Le reste de l'album est tout aussi excellent. "Wish You Were Here" est le disque floydien par excellence, tous les masques du Floyd y sont présentés: le psychédélisme spatial de "Shine On Your Crazy Diamond" croise le fer avec l'électro glacial de "Welcome To The Machine" ou la grâce acoustique et lennonienne du titre éponyme. "Welcome To The Machine" est une des meilleurs compositions de Roger Waters, ambiance angoissante et sombre qui doit beaucoup aux synthés ténébreux de Rick Wright. "Have A Cigar" un rock pur et dur, simple et efficace, du toujours au même Roger Waters, est un brillant morceau sarcastique qui s'attaque aux grosses pontes de l'industrie du disque ("J'ai toujours eu un profond respect, et je le pense très sincérement. Ce groupe est tout simplement génial. C'est vraiment ce que j'en pense. Ah, au fait, lequel est Pink? On t'as dit comment s'appelle ce jeu mec? Nous on l'appelle la Machine à fric!"), le morceau est marqué par le chant rageur de Roy Harper (chanteur folk) et par un solo de guitare endiablé de David Gilmour dans le final. La ballade éponyme, "Wish You Were Here", est, quant à elle, un grand moment d'émotion où les paroles de Roger Waters sont, une fois de plus, merveilleuses: "Comme j'aimerai, Comme j'aimerai que tu sois là. Nous n'sommes que deux âmes perdues nageant dans un bocal. Année après année. Parcourant sans cesse le même vieux bout de terrain. Qu'avons nous trouvé? Les même vieilles peurs. J'aimerais que tu sois là." Enfin, le disque se referme sur la seconde partie de "Shine On Your Crazy Diamond"; tout aussi excellente que la première voire même meilleure par certains moments, notamment lors du majestueux final où les claviers bataillent avec les accords de guitare de David Gilmour.

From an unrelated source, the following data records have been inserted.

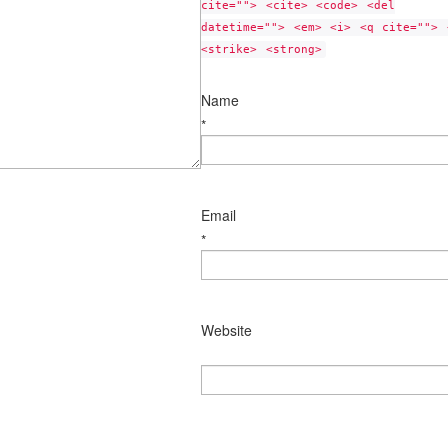
cite=""> <cite> <code> <del
datetime=""> <em> <i> <q cite=""> 
<strike> <strong>
Name
*
Email
*
Website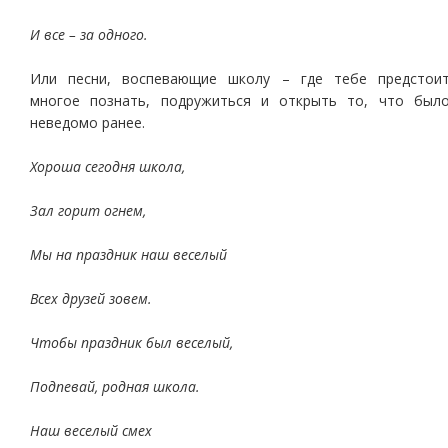
И все – за одного.
Или песни, воспевающие школу – где тебе предстои
многое познать, подружиться и открыть то, что был
неведомо ранее.
Хороша сегодня школа,
Зал горит огнем,
Мы на праздник наш веселый
Всех друзей зовем.
Чтобы праздник был веселый,
Подпевай, родная школа.
Наш веселый смех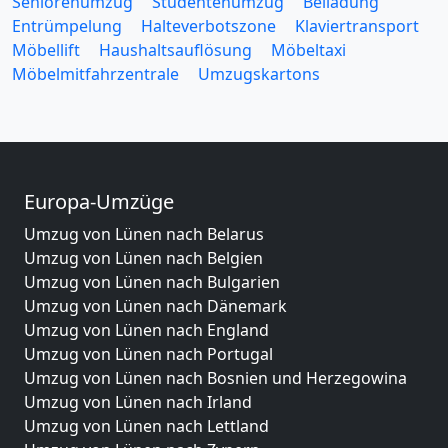
Seniorenumzug
Studentenumzug
Beiladung
Entrümpelung
Halteverbotszone
Klaviertransport
Möbellift
Haushaltsauflösung
Möbeltaxi
Möbelmitfahrzentrale
Umzugskartons
Europa-Umzüge
Umzug von Lünen nach Belarus
Umzug von Lünen nach Belgien
Umzug von Lünen nach Bulgarien
Umzug von Lünen nach Dänemark
Umzug von Lünen nach England
Umzug von Lünen nach Portugal
Umzug von Lünen nach Bosnien und Herzegowina
Umzug von Lünen nach Irland
Umzug von Lünen nach Lettland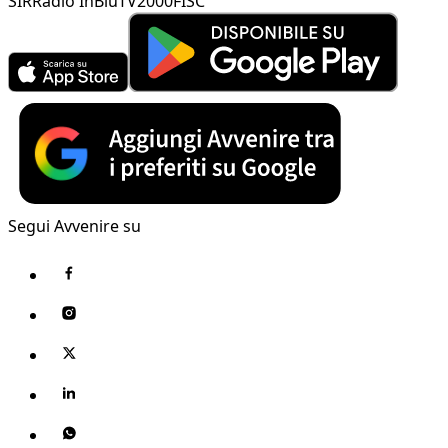
SIR
Radio InBlu
TV2000
FISC
Segui Avvenire su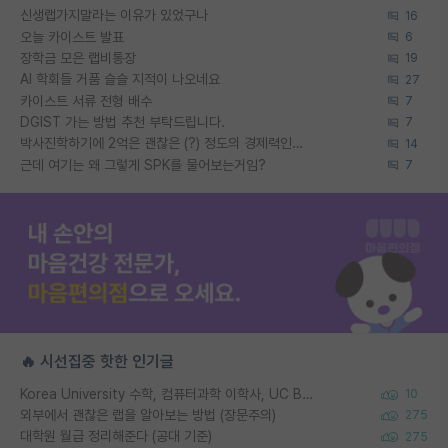
신생랩가지말라는 이유가 있었구나
16
오늘 카이스트 발표
6
장학금 모은 랩비통장
19
AI 학회들 거품 슬슬 지적이 나오네요
27
카이스트 서류 전형 배수
7
DGIST 가는 방법 추천 부탁드립니다.
7
박사진학하기에 2억은 괜찮은 (?) 정도의 경제력인가요
14
근데 여기는 왜 그렇게 SPK를 물어보는거임?
7
🔥 시선집중 핫한 인기글
Korea University 수학, 컴퓨터과학 이학사, UC Berkeley 산업공학 대학원 공학박사가 되는 것은 쉽지 않겠죠?
10
외부에서 괜찮은 랩을 알아보는 방법 (장문주의)
275
대학원 월급 정리해준다 (공대 기준)
275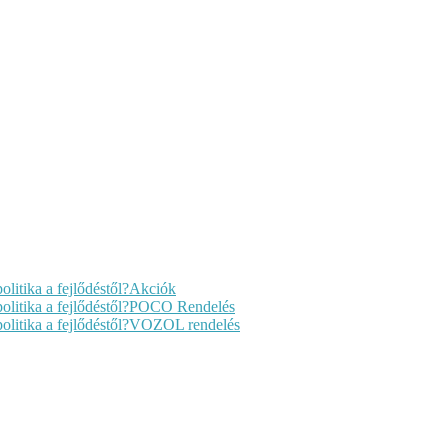
Akciók
POCO Rendelés
VOZOL rendelés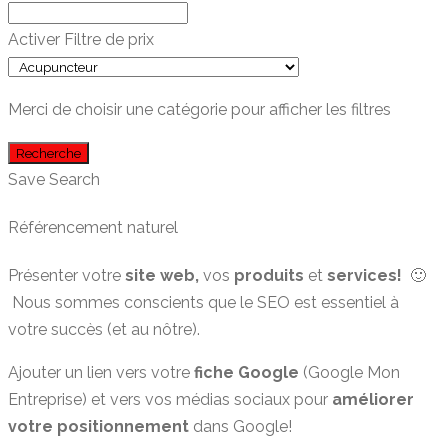
Activer Filtre de prix
Merci de choisir une catégorie pour afficher les filtres
Recherche
Save Search
Référencement naturel
Présenter votre
site web,
vos
produits
et
services!
🙂
Nous sommes conscients que le SEO est essentiel à
votre succès (et au nôtre).
Ajouter un lien vers votre
fiche Google
(Google Mon
Entreprise) et vers vos médias sociaux pour
améliorer
votre positionnement
dans Google!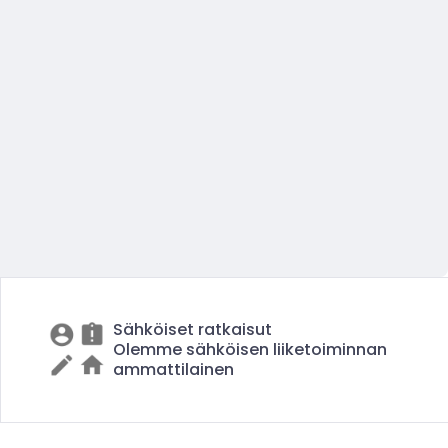
Sähköiset ratkaisut
Olemme sähköisen liiketoiminnan
ammattilainen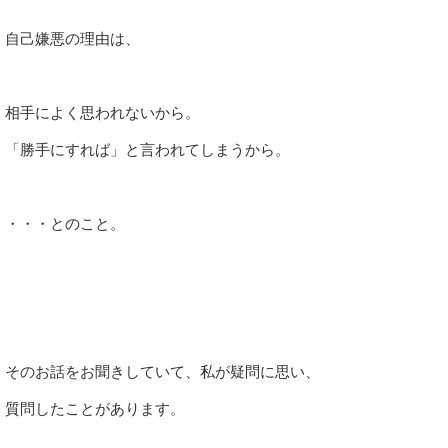
自己嫌悪の理由は、
相手によく思われないから。
「勝手にすれば」と言われてしまうから。
・・・とのこと。
そのお話をお聞きしていて、私が疑問に思い、
質問したことがあります。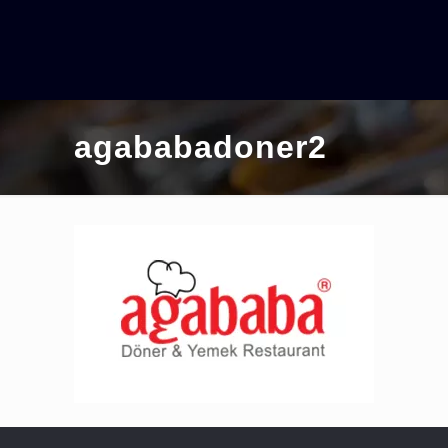
agababadoner2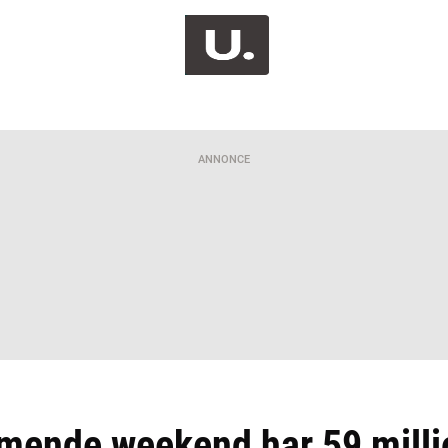
ANNONCE
mende weekend har 59 milli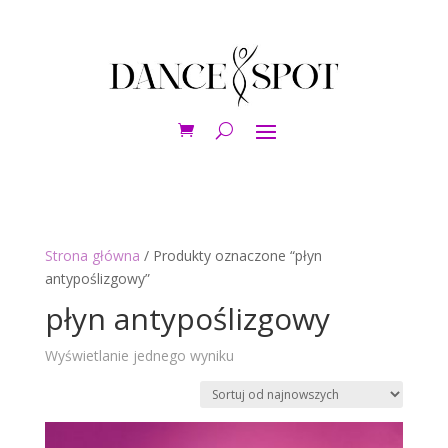
Strona główna
/ Produkty oznaczone “płyn
antypoślizgowy”
płyn antypoślizgowy
Wyświetlanie jednego wyniku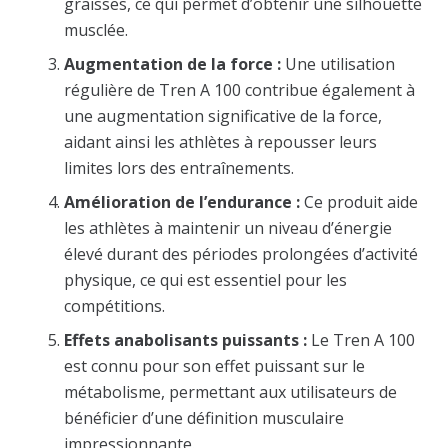
graisses, ce qui permet d’obtenir une silhouette
musclée.
Augmentation de la force :
Une utilisation
régulière de Tren A 100 contribue également à
une augmentation significative de la force,
aidant ainsi les athlètes à repousser leurs
limites lors des entraînements.
Amélioration de l’endurance :
Ce produit aide
les athlètes à maintenir un niveau d’énergie
élevé durant des périodes prolongées d’activité
physique, ce qui est essentiel pour les
compétitions.
Effets anabolisants puissants :
Le Tren A 100
est connu pour son effet puissant sur le
métabolisme, permettant aux utilisateurs de
bénéficier d’une définition musculaire
impressionnante.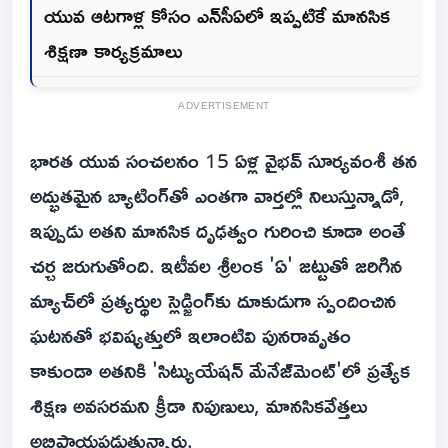
యువ ఆటగాళ్ల కోసం ఎన్‌సీఏలో ఇప్పటికే మానసిక
శిక్షణా కార్యక్రమాలు
ADVERTISEMENT
భారత యువ సంచలనం 15 ఏళ్ల వైభవ్ సూర్యవంశీ తన
అద్భుతమైన బ్యాటింగ్‌తో ఎంతగా వార్తల్లో నిలుస్తున్నాడో,
ఇప్పుడు అతని మానసిక దృఢత్వం గురించి కూడా అంతే
చర్చ జరుగుతోంది. ఇటీవల శ్రీలంక 'ఏ' జట్టుతో జరిగిన
మ్యాచ్‌లో ప్రత్యర్థుల స్లెడ్జింగ్‌కు దూకుడుగా స్పందించిన
ఘటనతో భవిష్యత్తులో ఇలాంటివి పునరావృతం
కాకుండా అతనికి 'సిట్యుయేషన్ మేనేజ్‌మెంట్'లో ప్రత్యేక
శిక్షణ అవసరమని క్రీడా నిపుణులు, మానసికవేత్తలు
అభిప్రాయపడుతున్నారు.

Si vous voulez vous jeter dans l'univers Floydien, "Wish You Were Here" est l'album par lequel il faut commencer. Bien plus humain et plus varié que "The Dark Side Of The Moon". Bien moins prétentieux et moins pompeux que "The Wall". "Wish You Were Here" représente le parfait équilibre floydien entre la grâce mélodique de David Gilmour, les paroles sombres de Roger Waters et les ambiances planantes de Rick Wright. C'est le passeport idéal pour rentrer en terre floydienne. L'album le plus parfait et le plus abouti de Pink Floyd. Néanmoins, je ne fais pas rimer perfection avec "chef-d'oeuvre" et "Wish You Were Here" est un disque qui a les défauts de ses qualités. Si la musique de Pink Floyd atteint son sommet de matûrité ici, elle n'évolue plus et n'est plus aussi audacieuse qu'auparavant, et on ne m'enlèvera pas à l'esprit que Pink Floyd est bien meilleur quand il se cherche que quand il se trouve!
Chronique écrite par Mathieu (Août 2008).